Bottom visibility can vary from day to day, and may completely shut off a bite on a wreck laden with big fluke. Fluke are bottom feeders and need decent water clarity to hunt. The clarity of the surface water is not always predictive of the clarity beneath the thermocline, particularly on the bottom. If you’re catching plenty of sea bass but few fluke, it is usually because the bottom is stirred up, making feeding difficult for fluke, but not as difficult for sea bass because they can feed higher in the water column. Returning to fish the same wreck another day, perhaps under different conditions, can result in a completely different fishing experience. Over time, experienced captains learn which winds provide good water visibility in different areas.

As the season progresses, the amount of fluke on a wreck will vary as well. The nearshore wrecks will load up with fluke in May and early June because the fish have moved in from offshore. By midsummer, they are joined by fluke that had migrated to the backwaters and bays and are now moving back out. Toward the end of the fluke season, the concentration of fish on inshore wrecks may start to diminish as fluke begin to migrate offshore. In September, the offshore wrecks can be most productive since they experience less pressure and are on the migratory path of the outbound fluke.

Wreck-fishing is an exciting, action-filled, and challenging way to fish for fluke.

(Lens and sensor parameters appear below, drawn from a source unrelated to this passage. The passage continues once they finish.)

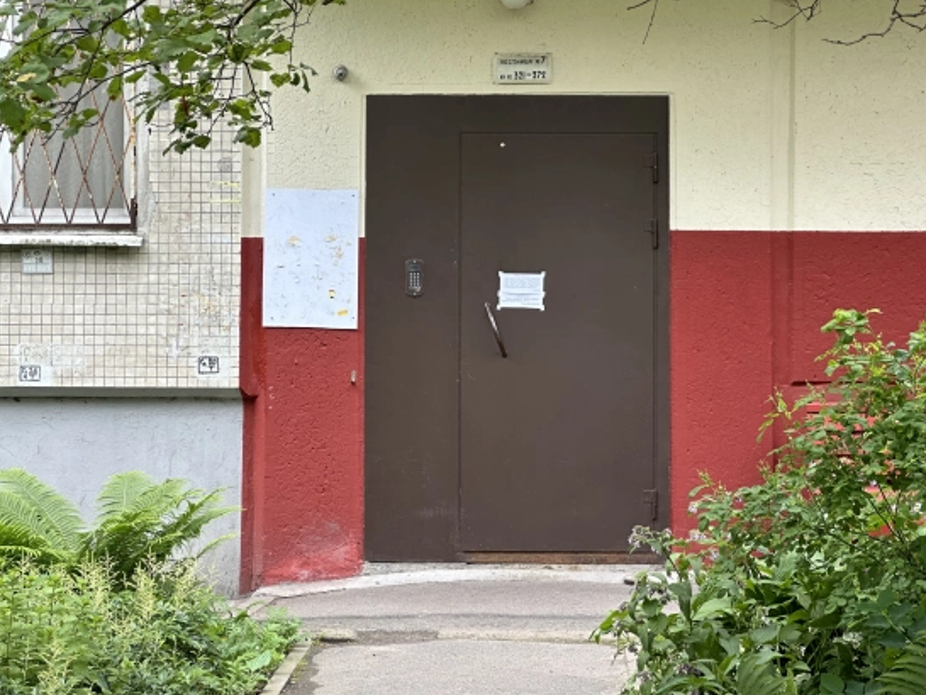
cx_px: 522
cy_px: 305
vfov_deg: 16.8
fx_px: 2355
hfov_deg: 22.2
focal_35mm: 88
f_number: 2.8
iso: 50
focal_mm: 9
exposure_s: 1/99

It is also one of the fastest ways to catching that double-digit doormat you will brag about for the rest of your life!

11 on “Shipwreck Doormats

  1. Col. Musty

    Great article on fluke, I have caught several big fluke this way and I smoke them. I enjoy smoke flavor.

  2. The Impending Disaster

    A very informative article. I think the timiming is correct as to when the flounder are inshore and when they move out to wrecks.

  3. Joe Scafidi aka RodFather

    Another great read Captain. Harv. Always look forward to your insight and experience.

  4. Bill Haass

    Great article, I installed my new sonar chart plotter and can’t wait to give it a shot .

  5. Bob Langelius, Sr.

    Good stuff!! Clear and logical. shows a real insight borne of significant time on the “wrecks” offshore.
    Thanks for sharing!!

  6. Rich Bauser

    I don’t mean to be critical but you should have used pictures of larger fluke. By today’s standards the fish in your article are barely keepers.

    1. Col. Musty

      Those are nice fluke yo should try a positive outlook you will feel better.

      1. Rich Bauser, you sound just like my wife, well done, you made me chuckle. Have a nice day.

        I don’t mean to be critical but you should have used pictures of larger fluke. By today’s standards the fish in your article are barely keepers.

    2. Capt Harv

      Unfortunately the pictures I sent (of much larger fish) got misplaced and weren’t used with the article.

  7. Scott T.

    Great read Harv…gets me ready for summer and losing rigs on this darned rail cars! Totally worth it when you bring up that big one though!!

  8. Steven K Costalas

    Very nice review. Obviously everyone wants to fish on the wreck. I always felt hovering above structure is the best bite. Thanks!